**What is being asked:** The response must be the exact lines from the one that contains "mouse_move(415, 339)" through the end of the material, with no pictures and no additional lines.
-------- Task data
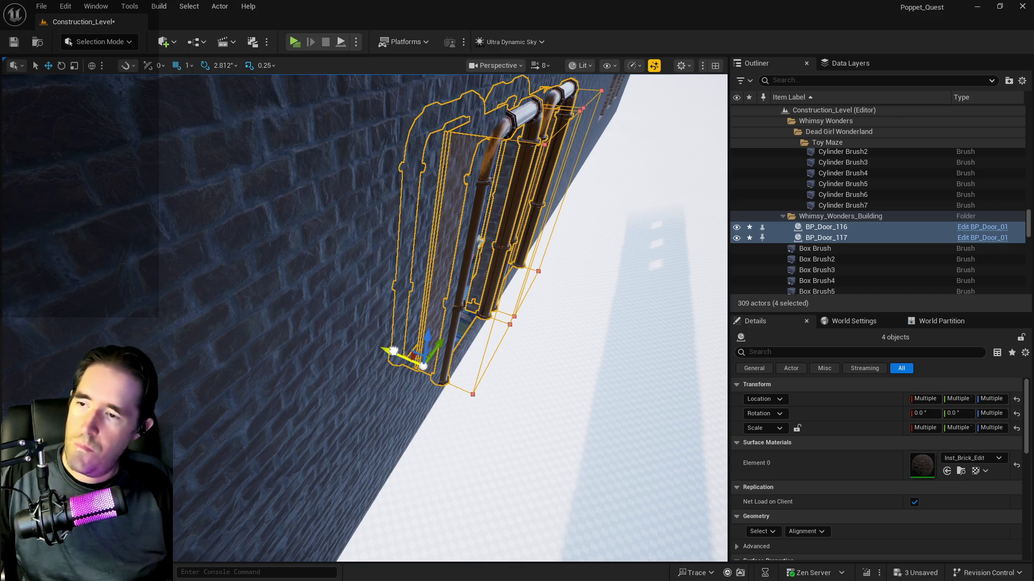
mouse_move(404, 358)
left_mouse_down()
mouse_move(415, 339)
mouse_move(376, 323)
mouse_move(377, 382)
left_mouse_up()
key("ctrl+s")
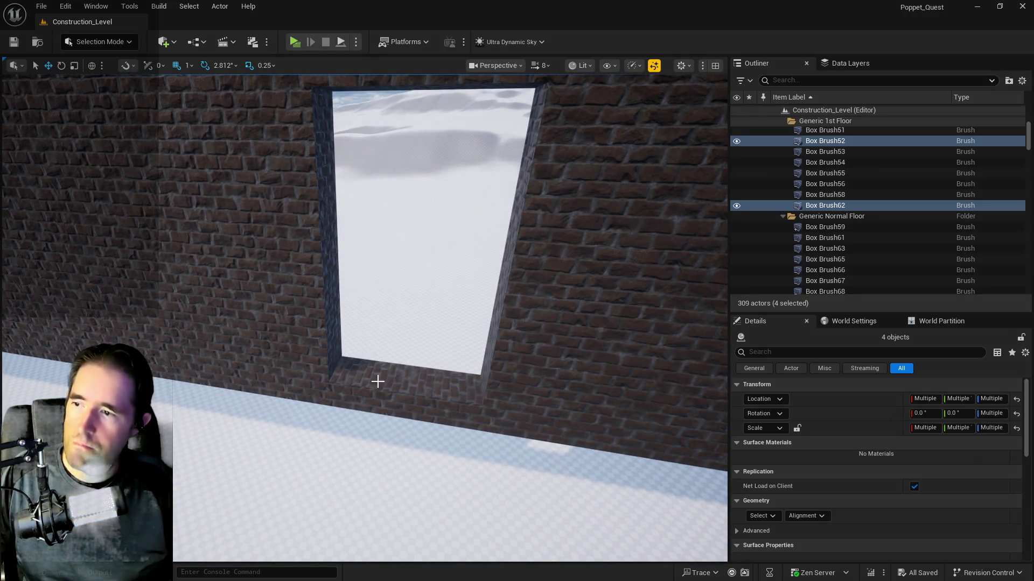
- Select window brush Box Brush38 and try the surface selection commands
left_click(378, 382)
scroll(780, 483, "down", 2)
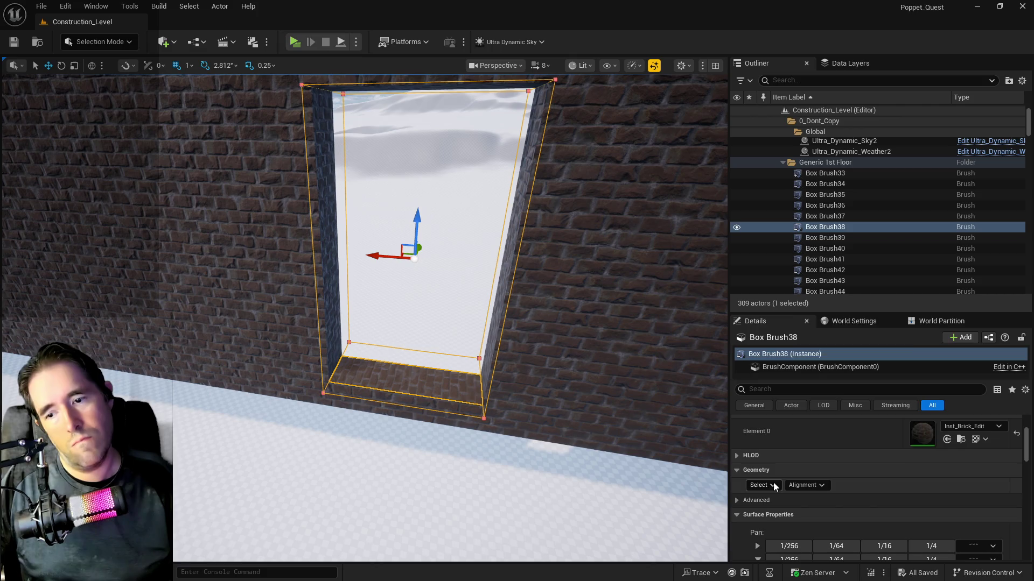
left_click(775, 485)
left_click(787, 379)
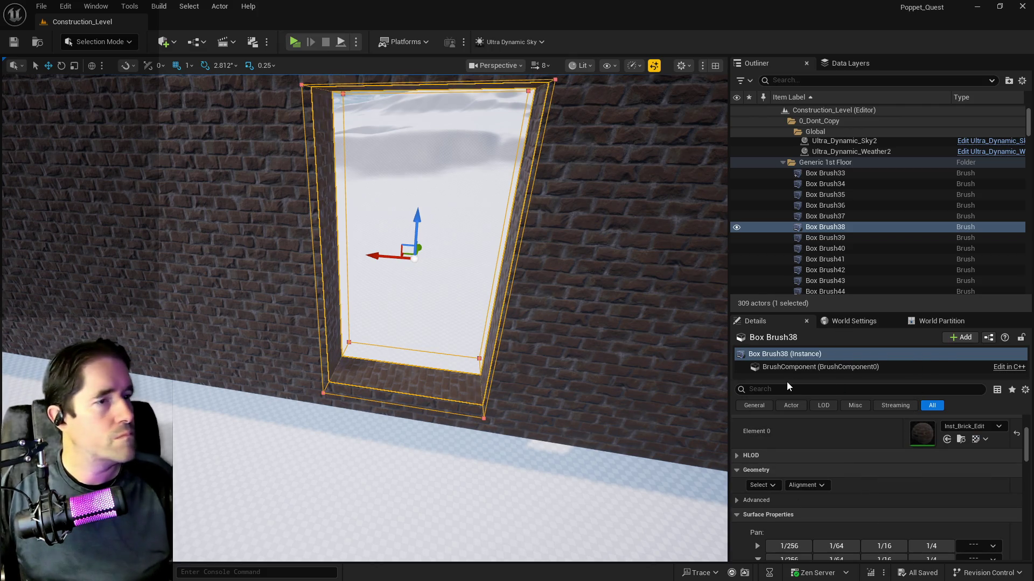
scroll(848, 473, "down", 3)
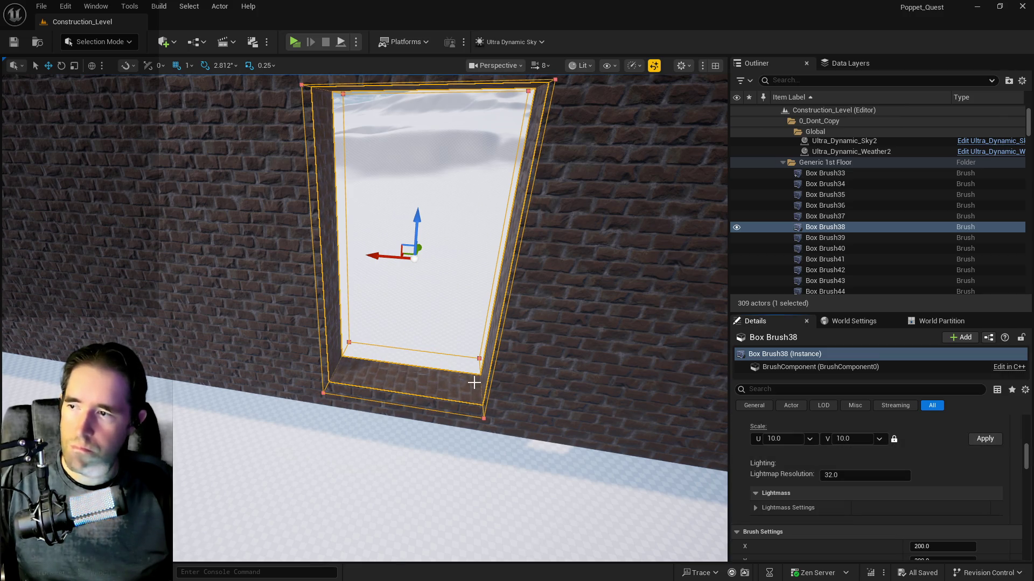
scroll(473, 382, "up", 5)
scroll(858, 483, "up", 1)
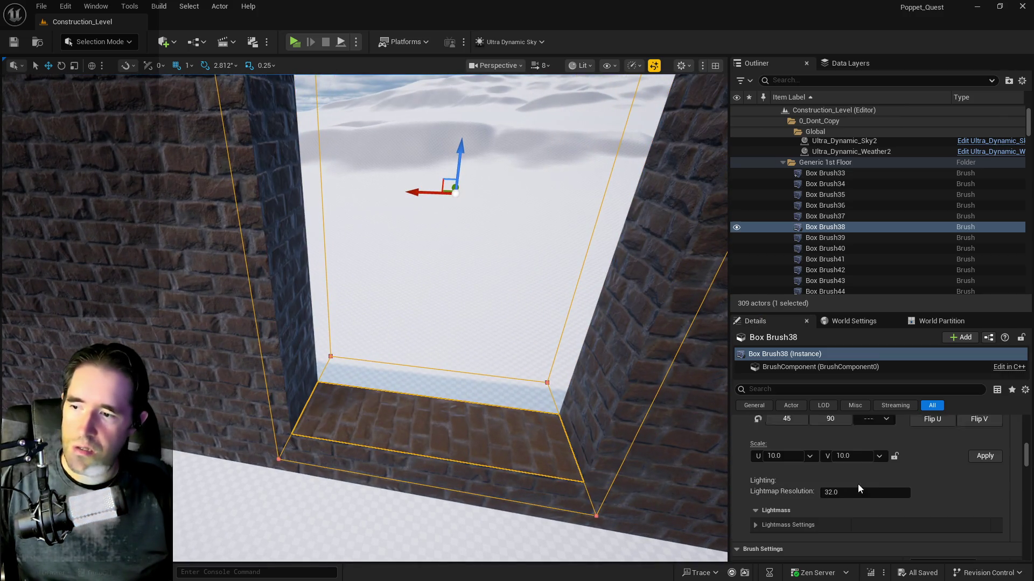
scroll(858, 487, "up", 3)
mouse_move(568, 476)
left_mouse_down()
mouse_move(619, 538)
mouse_move(595, 406)
left_mouse_up()
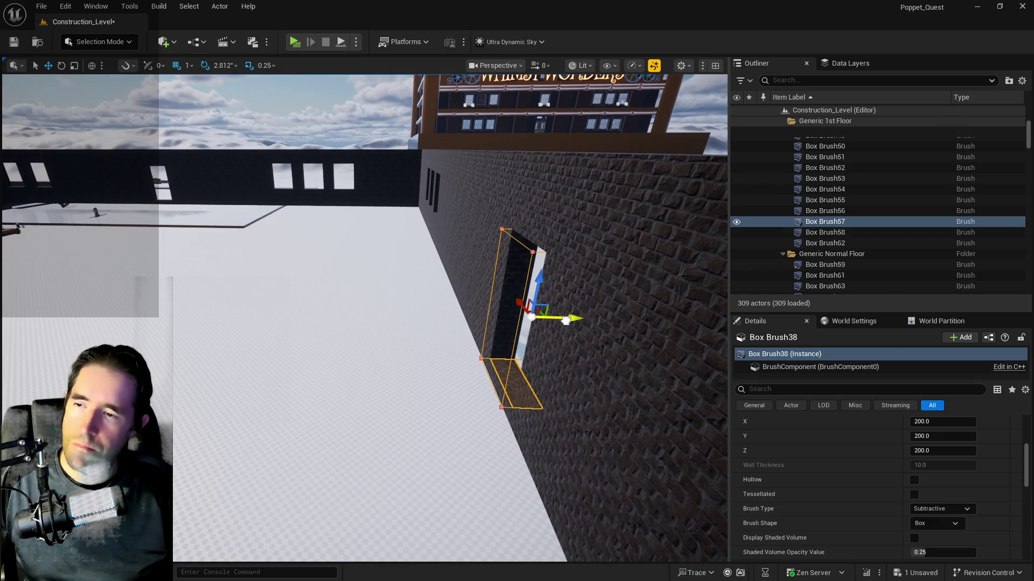
- Fly back to the window brush and undo its accidental move, restoring Box Brush38 in the wall
left_click(220, 351)
left_click_drag(406, 368, 437, 369)
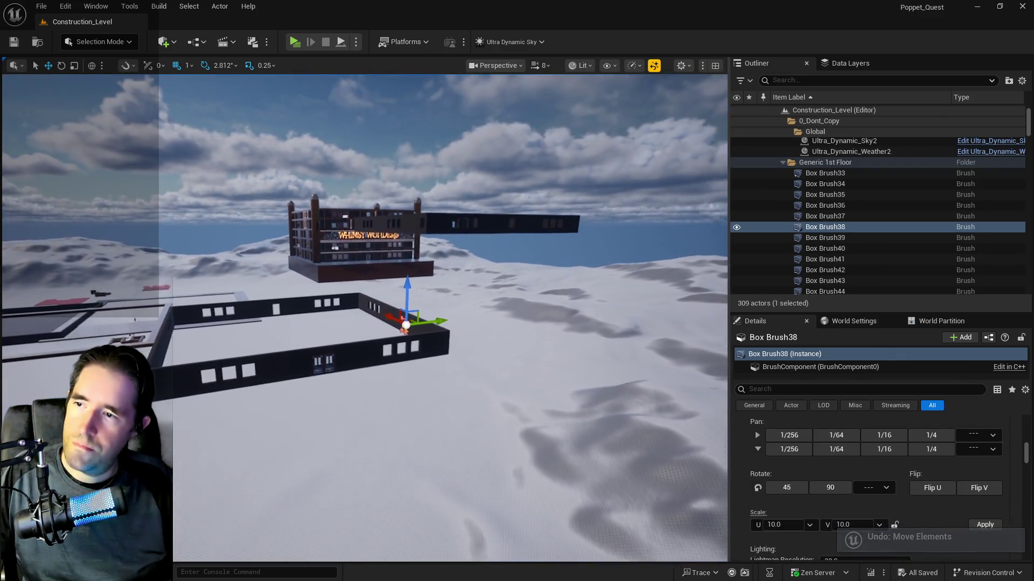
mouse_move(413, 377)
left_mouse_down()
mouse_move(430, 323)
mouse_move(476, 280)
mouse_move(352, 311)
left_mouse_up()
left_click(428, 294)
left_click(65, 6)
----------------
**Task solution:**
mouse_move(415, 339)
mouse_move(376, 323)
mouse_move(377, 382)
left_mouse_up()
key("ctrl+s")
- Select window brush Box Brush38 and try the surface selection commands
left_click(378, 382)
scroll(780, 483, "down", 2)
left_click(775, 485)
left_click(787, 379)
scroll(848, 473, "down", 3)
scroll(473, 382, "up", 5)
scroll(858, 483, "up", 1)
scroll(858, 487, "up", 3)
mouse_move(568, 476)
left_mouse_down()
mouse_move(619, 538)
mouse_move(595, 406)
left_mouse_up()
- Fly back to the window brush and undo its accidental move, restoring Box Brush38 in the wall
left_click(220, 351)
left_click_drag(406, 368, 437, 369)
mouse_move(413, 377)
left_mouse_down()
mouse_move(430, 323)
mouse_move(476, 280)
mouse_move(352, 311)
left_mouse_up()
left_click(428, 294)
left_click(65, 6)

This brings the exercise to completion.